TASK DATA »

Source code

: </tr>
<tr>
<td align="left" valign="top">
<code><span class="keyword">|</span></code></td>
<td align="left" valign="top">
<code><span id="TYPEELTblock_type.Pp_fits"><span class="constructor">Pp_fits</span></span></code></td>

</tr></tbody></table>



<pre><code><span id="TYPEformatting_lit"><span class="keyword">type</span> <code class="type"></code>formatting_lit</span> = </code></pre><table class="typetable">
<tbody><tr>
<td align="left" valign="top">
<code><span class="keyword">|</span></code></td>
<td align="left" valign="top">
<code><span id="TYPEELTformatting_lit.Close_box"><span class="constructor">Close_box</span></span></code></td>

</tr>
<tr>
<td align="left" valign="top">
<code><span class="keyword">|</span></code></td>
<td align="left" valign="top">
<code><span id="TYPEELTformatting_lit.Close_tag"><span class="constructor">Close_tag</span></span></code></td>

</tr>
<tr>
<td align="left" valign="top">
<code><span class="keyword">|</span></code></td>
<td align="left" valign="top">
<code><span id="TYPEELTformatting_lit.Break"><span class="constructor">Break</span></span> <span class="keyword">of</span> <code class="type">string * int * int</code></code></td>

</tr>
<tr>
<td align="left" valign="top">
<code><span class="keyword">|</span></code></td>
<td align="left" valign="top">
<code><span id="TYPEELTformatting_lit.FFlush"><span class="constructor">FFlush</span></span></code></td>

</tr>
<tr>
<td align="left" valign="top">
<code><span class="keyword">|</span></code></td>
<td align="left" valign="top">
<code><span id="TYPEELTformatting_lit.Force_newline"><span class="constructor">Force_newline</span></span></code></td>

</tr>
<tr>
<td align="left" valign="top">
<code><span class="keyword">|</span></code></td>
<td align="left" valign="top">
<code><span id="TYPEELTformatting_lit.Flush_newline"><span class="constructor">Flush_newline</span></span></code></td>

ABOUT THIS TASK »
Set down the entries above again, word for word.

EXERCISE SOLUTION »
Source code

: </tr>
<tr>
<td align="left" valign="top">
<code><span class="keyword">|</span></code></td>
<td align="left" valign="top">
<code><span id="TYPEELTblock_type.Pp_fits"><span class="constructor">Pp_fits</span></span></code></td>

</tr></tbody></table>



<pre><code><span id="TYPEformatting_lit"><span class="keyword">type</span> <code class="type"></code>formatting_lit</span> = </code></pre><table class="typetable">
<tbody><tr>
<td align="left" valign="top">
<code><span class="keyword">|</span></code></td>
<td align="left" valign="top">
<code><span id="TYPEELTformatting_lit.Close_box"><span class="constructor">Close_box</span></span></code></td>

</tr>
<tr>
<td align="left" valign="top">
<code><span class="keyword">|</span></code></td>
<td align="left" valign="top">
<code><span id="TYPEELTformatting_lit.Close_tag"><span class="constructor">Close_tag</span></span></code></td>

</tr>
<tr>
<td align="left" valign="top">
<code><span class="keyword">|</span></code></td>
<td align="left" valign="top">
<code><span id="TYPEELTformatting_lit.Break"><span class="constructor">Break</span></span> <span class="keyword">of</span> <code class="type">string * int * int</code></code></td>

</tr>
<tr>
<td align="left" valign="top">
<code><span class="keyword">|</span></code></td>
<td align="left" valign="top">
<code><span id="TYPEELTformatting_lit.FFlush"><span class="constructor">FFlush</span></span></code></td>

</tr>
<tr>
<td align="left" valign="top">
<code><span class="keyword">|</span></code></td>
<td align="left" valign="top">
<code><span id="TYPEELTformatting_lit.Force_newline"><span class="constructor">Force_newline</span></span></code></td>

</tr>
<tr>
<td align="left" valign="top">
<code><span class="keyword">|</span></code></td>
<td align="left" valign="top">
<code><span id="TYPEELTformatting_lit.Flush_newline"><span class="constructor">Flush_newline</span></span></code></td>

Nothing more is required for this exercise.